Ambitionierte Anwender und aufmerksame Beobachter stellen jedoch fest, dass der Wettlauf unter den Herstellern im Bereich der maximalen Taktrate nahezu beendet ist. AMD und Intel wollen diese Tatsache mit kryptischen Namensgebungen - wobei die reale Taktrate nicht mehr ersichtlich ist - verschleiern. In Übertaktungstests vor zwei Jahren erreichte die Münchner THG-Crew schon stabile 4 GHz im Zusammenspiel mit einer konventionellen Luftkühlung - bei einem Weltrekordversuch (5-GHz-Projekt) waren es sogar 5.25 GHz. Ein großes Problem ist die Hitzeentwicklung bei steigendem Takt, die weder Intel noch AMD in den Griff bekommen. Mit der stetigen Verkleinerung der Strukturen auf dem Prozessorkern nutzen die Hersteller die Möglichkeit, gleich zwei Prozessoren auf einem Chip unterzubringen. Durch diese Maßnahme wird die Hitzeentwicklung über der Fläche besser verteilt und die Performance fällt bei niedrigerem Takt höher aus als bei einem Single-Chip-Modell. Vorerst gilt die 4-GHz-Schwelle als nicht überwindbar - zumindest unter Beachtung einer noch vertretbaren Verlustleistung. Denn eine Verlustleistung von mehr als 130 Watt benötigt wiederum eine teure und aufwändige Kühlung, die sich im Massenmarkt nicht so einfach verwirklichen lässt.
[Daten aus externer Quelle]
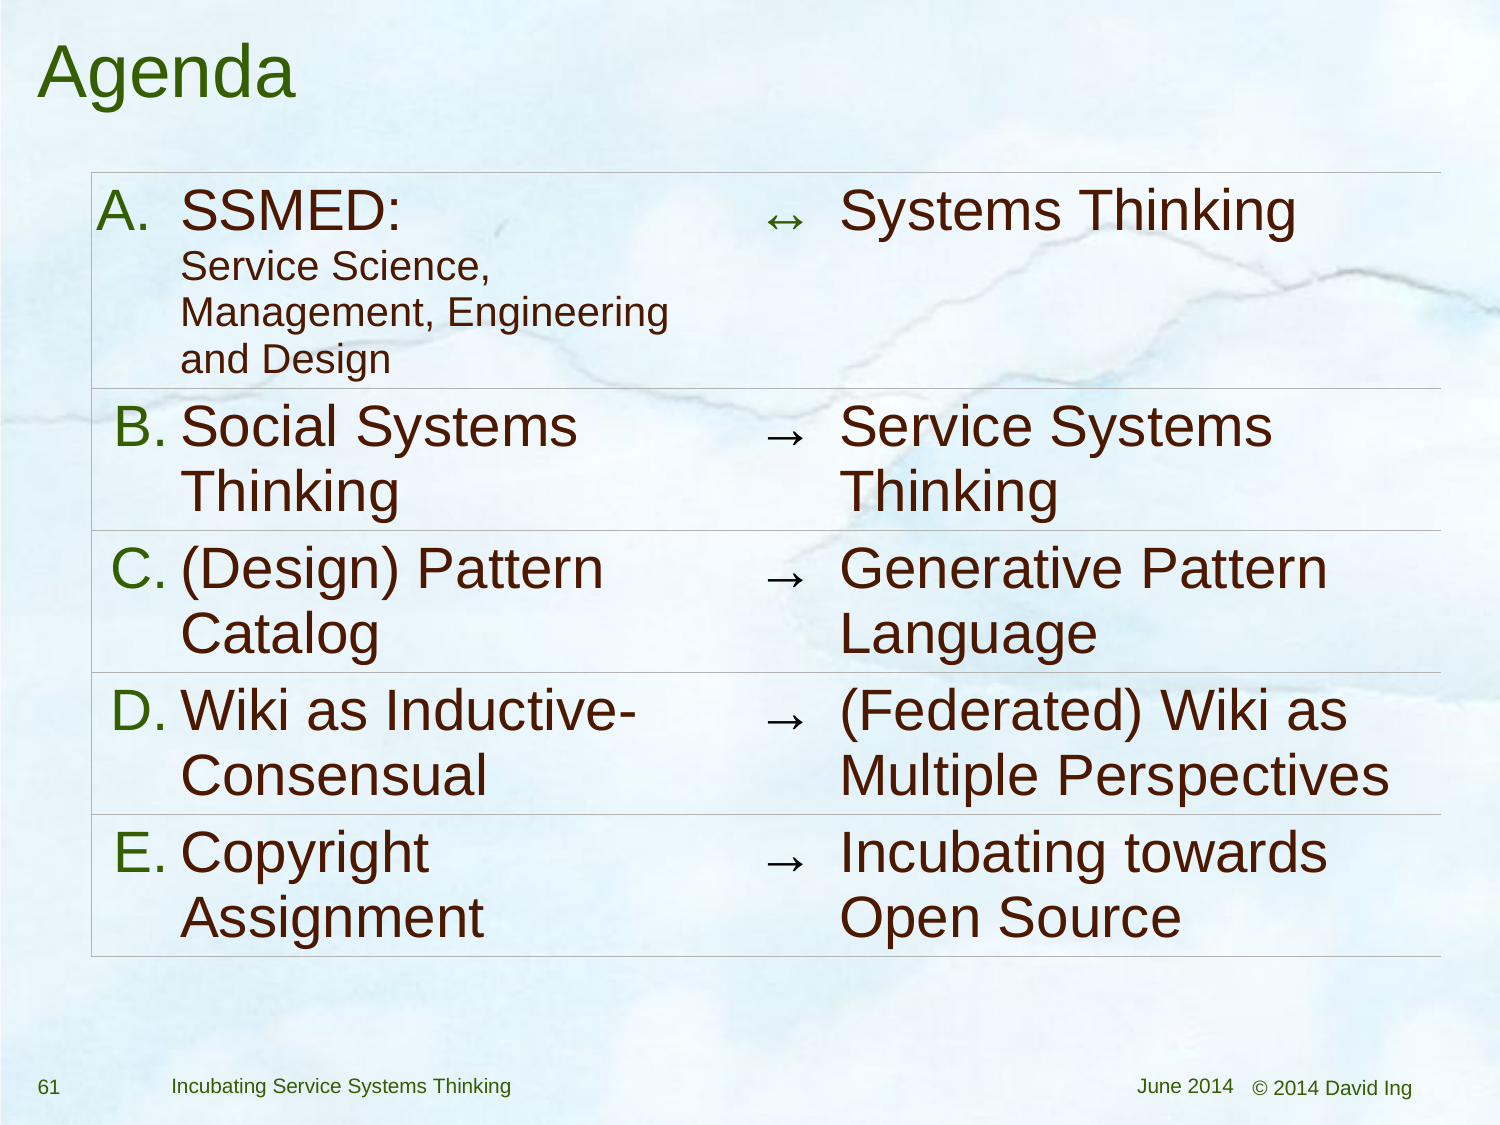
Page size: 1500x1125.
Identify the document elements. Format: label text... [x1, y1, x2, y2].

table_cell Generative Pattern Language [833, 531, 1441, 672]
table_header SSMED: Service Science, Management, Engineering and Design [174, 173, 737, 388]
table_cell → [737, 531, 833, 672]
table_cell E. [92, 815, 174, 956]
table_cell → [737, 389, 833, 530]
table_cell → [737, 815, 833, 956]
table_cell B. [92, 389, 174, 530]
table_cell → [737, 673, 833, 814]
table_cell Incubating towards Open Source [833, 815, 1441, 956]
table_cell Copyright Assignment [174, 815, 737, 956]
table_header ↔ [737, 173, 833, 388]
table_cell D. [92, 673, 174, 814]
table_cell Wiki as Inductive-Consensual [174, 673, 737, 814]
picture [0, 0, 1500, 1125]
table_cell (Federated) Wiki as Multiple Perspectives [833, 673, 1441, 814]
table_cell Social Systems Thinking [174, 389, 737, 530]
table_header A. [92, 173, 174, 388]
table_cell (Design) Pattern Catalog [174, 531, 737, 672]
title Agenda [37, 37, 1463, 152]
table_header Systems Thinking [833, 173, 1441, 388]
table_cell Service Systems Thinking [833, 389, 1441, 530]
table_cell C. [92, 531, 174, 672]
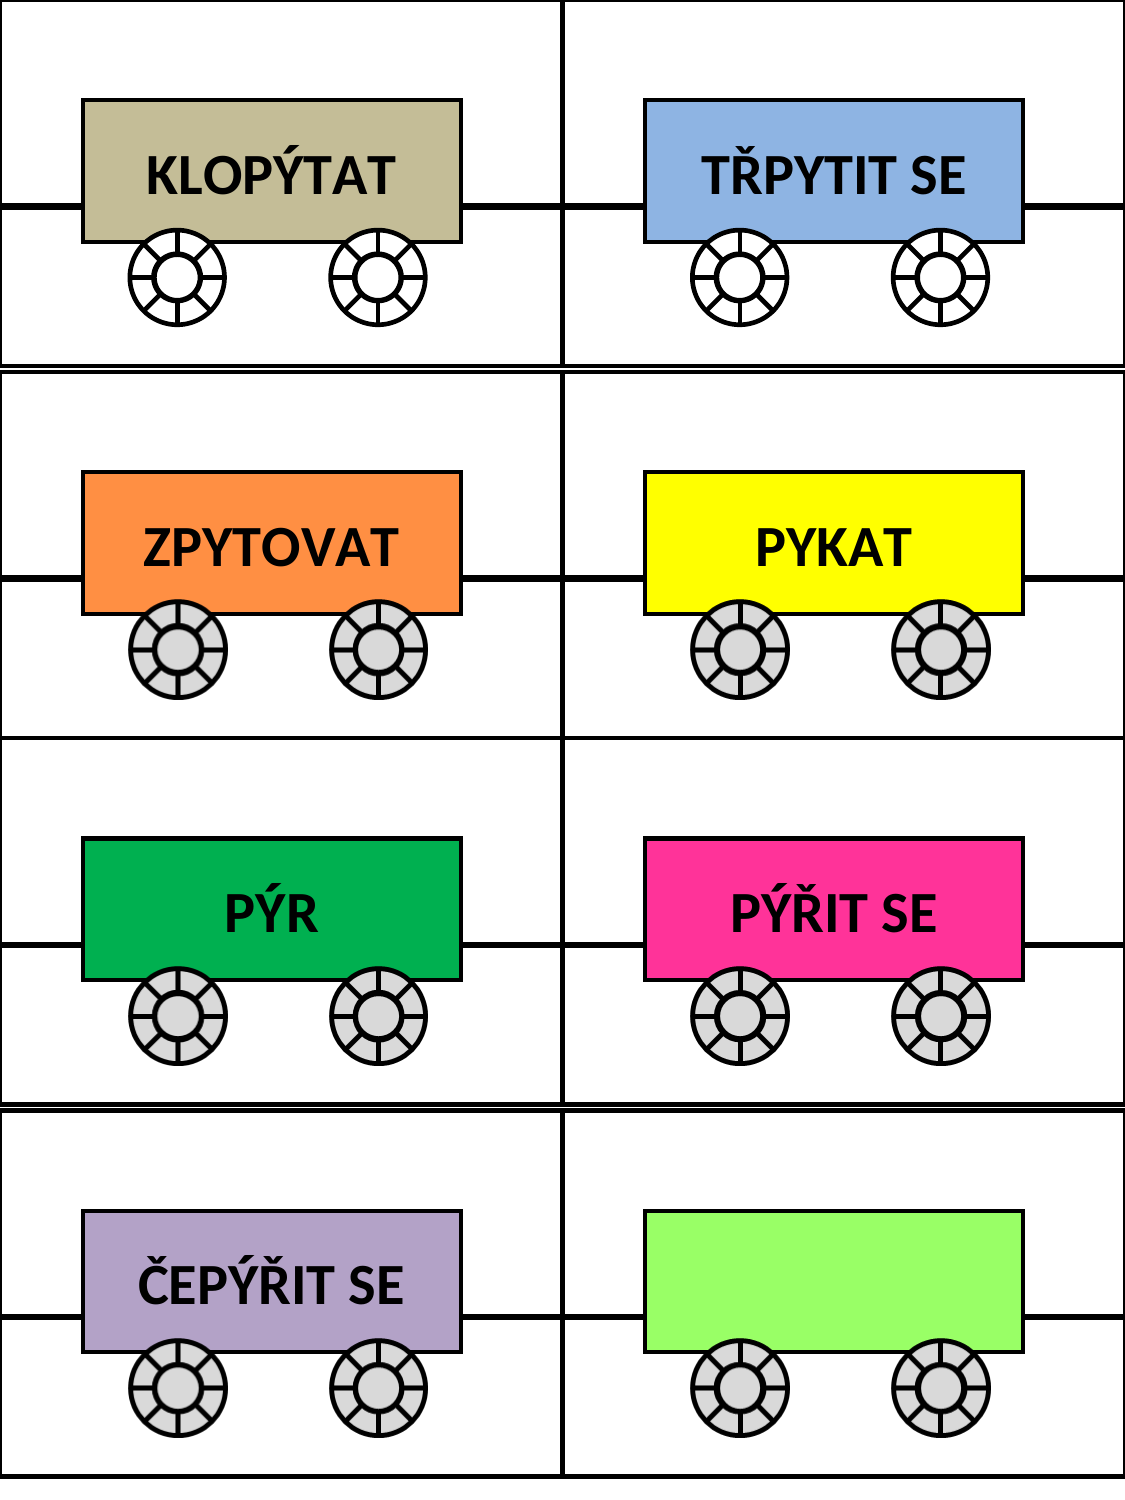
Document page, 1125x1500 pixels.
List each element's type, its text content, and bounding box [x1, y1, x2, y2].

text_box [0, 210, 1125, 367]
picture [127, 598, 229, 702]
text_box [0, 1110, 1125, 1477]
picture [127, 965, 229, 1067]
picture [127, 1337, 229, 1440]
text_box [0, 948, 1125, 1105]
text_box [0, 0, 1125, 203]
picture [689, 965, 791, 1067]
picture [328, 965, 429, 1067]
text_box ČEPÝŘIT SE [82, 1210, 461, 1353]
picture [890, 1337, 992, 1440]
text_box [0, 372, 1125, 575]
picture [328, 598, 429, 702]
text_box PÝR [82, 838, 461, 981]
picture [328, 1337, 429, 1440]
text_box PYKAT [645, 472, 1024, 614]
picture [689, 598, 791, 702]
text_box KLOPÝTAT [82, 100, 461, 243]
text_box ZPYTOVAT [82, 472, 461, 614]
text_box TŘPYTIT SE [645, 100, 1024, 243]
picture [890, 598, 992, 702]
text_box [0, 582, 1125, 942]
picture [689, 1337, 791, 1440]
picture [890, 965, 992, 1067]
text_box PÝŘIT SE [645, 838, 1024, 981]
Somit bleibt der höchst getaktete Prozessor der Intel Pentium 4 670 mit 3.8 GHz. Bei AMD-CPUs ist das Problem noch nicht so eklatant, da die Taktraten und demzufolge auch die Verlustleistungen deutlich niedriger ausfallen.

An dieser Stelle ein Paradebeispiel aus 12 Jahre Prozessor-Geschichte: Während der Intel Pentium 60 (1993) noch mit einem winzigen Passivkühler auskam, sind heute schwere Modelle in Kinderkopfgröße am Werk. Würde sich die Entwicklung der vergangenen Jahre fortsetzen - wann wäre der Kühler so groß wie ein Raumheizkörper?

Dieser Vergleich macht es deutlich: Im Vordergrund ein kleiner Pentium-Overdrive samt Kühler (1993) und dahinter "nur" ein P4-Kühler im Jahre 2005. Die Zukunft sind noch größere Exemplare zur Raumaufheizung?